Chaglam et Chaffreux (2006)
Chaglam représente un chat domestique avec un comportement capricieux. Sa queue en forme de ressort est un élément visuel marquant. Chaffreux, son évolution, adopte une apparence plus massive.

Le contraste entre les deux formes repose sur une différence de morphologie. Le premier est léger et mobile, le second plus imposant avec une attitude dominante.

Chacripan (2010)
Chacripan s’inspire d’un chat noir avec un comportement discret. Son évolution, Léopardus, accentue l’aspect félin avec une silhouette plus allongée.

Ces Pokémon sont souvent associés au type Ténèbres, ce qui correspond à leur comportement discret et à leur présence dans des environnements nocturnes.

Psystigri et Mistigrix (2013)
Psystigri présente un comportement calme, avec des émotions contenues. Mistigrix, son évolution, varie selon le genre, avec des différences visuelles et de capacités.

Leur type Psy influence leur utilisation en combat. Ils se distinguent par des attaques indirectes plutôt que physiques.

Flamiaou, Matoufeu et Félinferno (2016)
Flamiaou est inspiré d’un chat domestique, avec un type Feu. Matoufeu garde cette base tout en gagnant en taille. Félinferno, en revanche, s’éloigne du modèle classique pour adopter une posture proche d’un combattant.
Flamiaou

Cette évolution en trois étapes montre une transformation progressive vers une silhouette plus imposante. Les capacités évoluent également, avec des attaques plus puissantes à chaque étape.
Matoufeu

Félinferno

Zeraora (2018)
Zeraora s’inspire d’un félin rapide, associé à l’électricité. Son design repose sur des lignes dynamiques et une posture prête à bondir.

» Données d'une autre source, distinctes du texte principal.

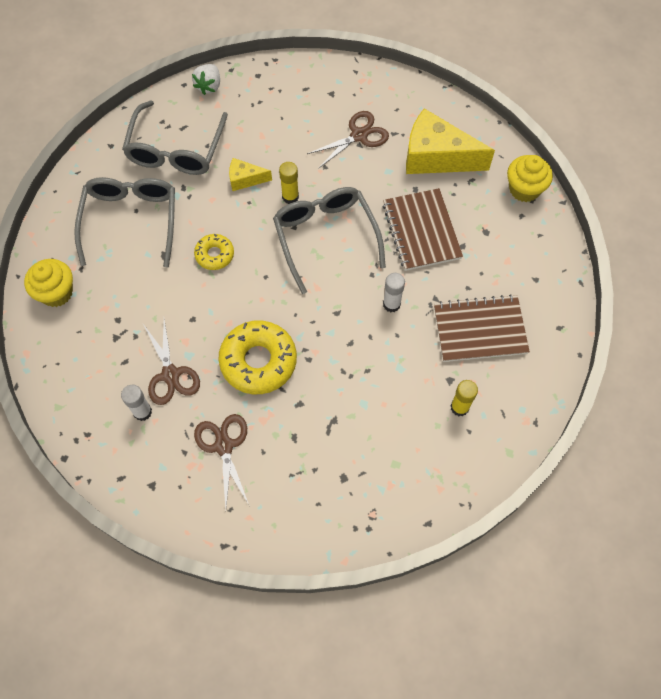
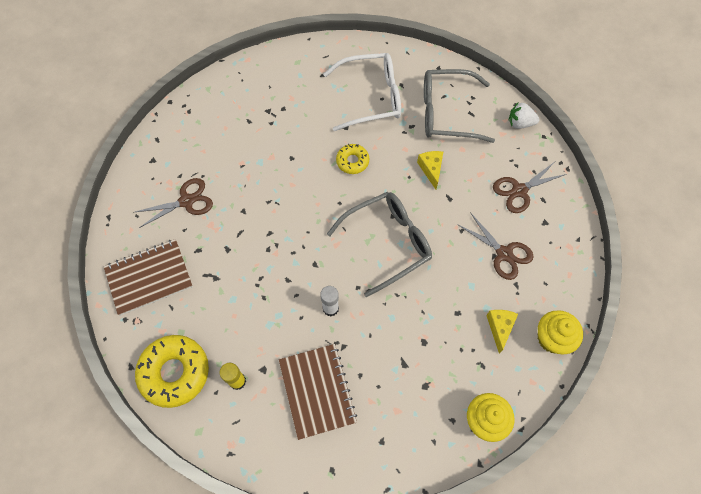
camera: 80 degrees right, 0 degrees up
yellow cupcake [24,259,73,307] -> yellow cupcake moved to [538,310,583,354]
grey glasses [74,177,175,267] -> white glasses [323,53,401,131]
white glue stick [121,385,152,421] -> none
brown scissors [143,319,200,405] -> brown scissors moved to [493,162,566,213]
yellow donut [219,320,297,394] -> yellow donut moved to [135,335,209,408]
yellow glue stick [279,162,299,204] -> none
brown notebook [383,188,463,271] -> brown notebook moved to [104,239,193,316]
yellow cheese [406,108,495,174] -> yellow cheese [486,310,518,354], size x0.49

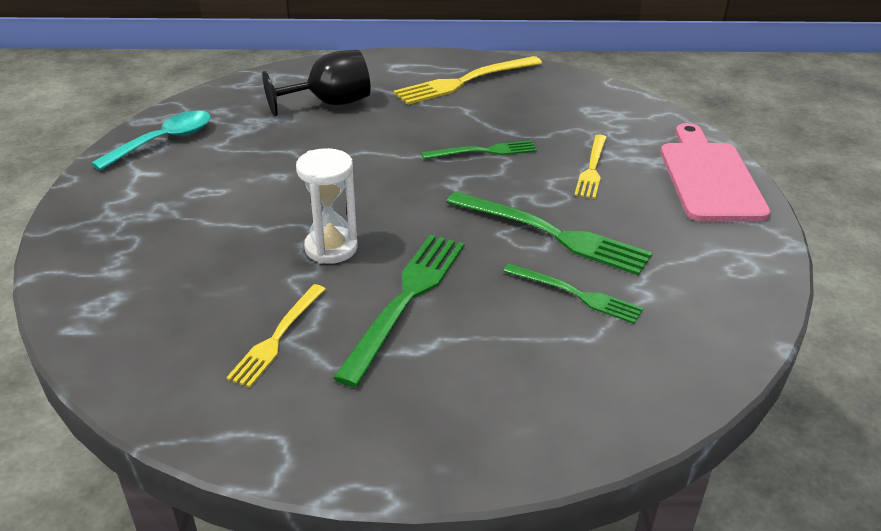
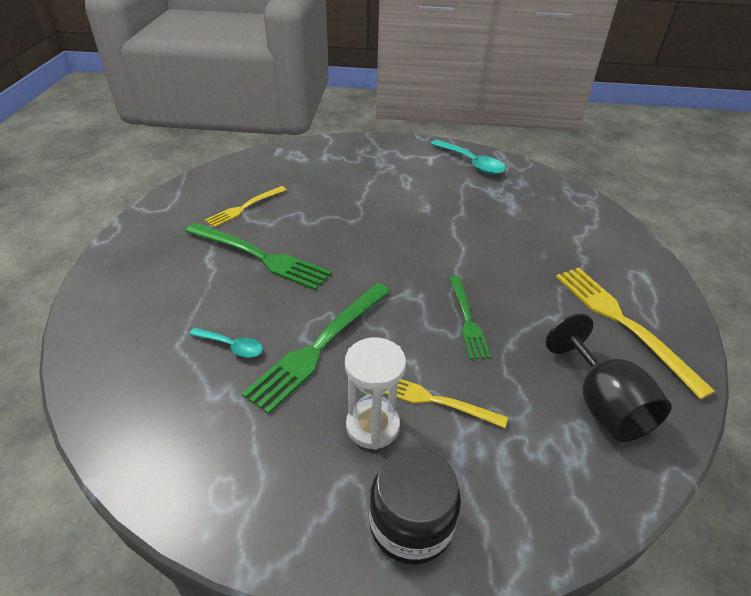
camera: 95 degrees right, 5 degrees up
yellow fork [226,284,325,388] -> yellow fork turned 75 degrees counterclockwise [205,186,287,227]
black goblet [262,50,371,116] -> black goblet moved to [546,314,672,442]
white hourglass [296,148,357,264] -> white hourglass moved to [345,337,406,450]
green fork [503,263,643,324] -> turquoise spoon [189,328,263,358]
pink cutting board [661,123,770,221] -> black jar [369,448,461,565]

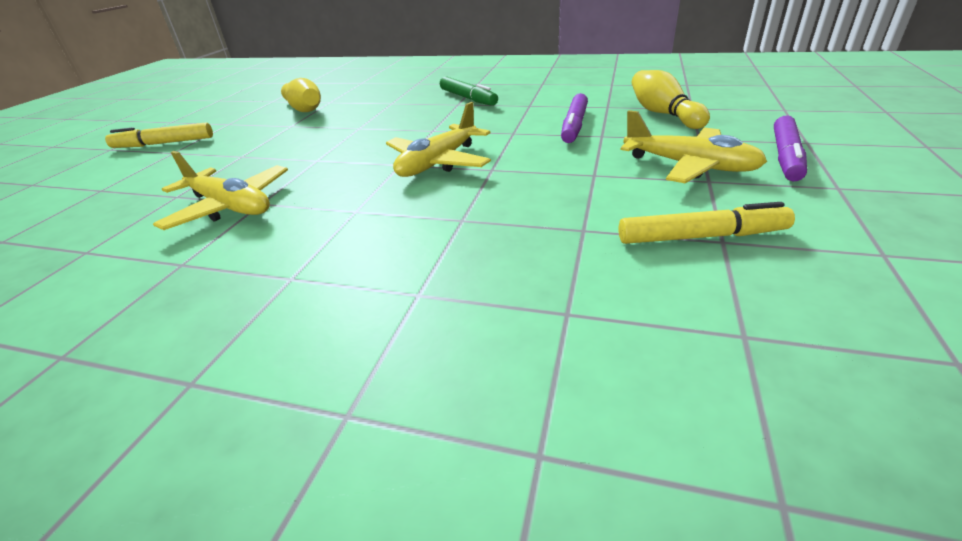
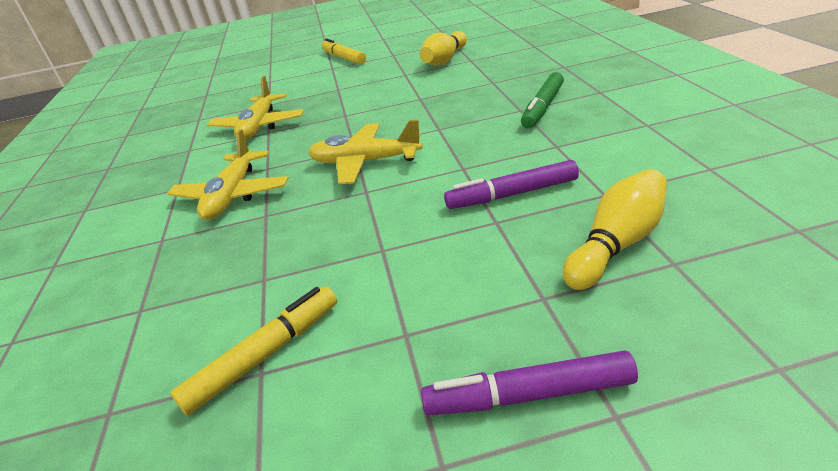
camera: 65 degrees right, 0 degrees up
yellow marker [618,202,795,244] -> yellow marker turned 105 degrees counterclockwise [171,287,337,415]
yellow plane [620,110,767,183] -> yellow plane moved to [167,129,289,220]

Ce Pokémon met en avant la vitesse et des attaques électriques. Il s’inscrit dans une approche plus moderne, avec un style visuel marqué.
Poussacha, Matourgeon et Miascarade (2022)
Poussacha reprend les codes du chat domestique avec une apparence végétale. Matourgeon développe cette base avec une posture plus stable. Miascarade, dernière évolution, adopte une silhouette plus complexe.
Poussacha

Matourgeon

Miascarade

Ces Pokémon illustrent une tendance récente : mélanger les traits félins avec d’autres éléments visuels, ici liés à la nature. Le résultat reste identifiable, tout en proposant une variation sur les modèles précédents.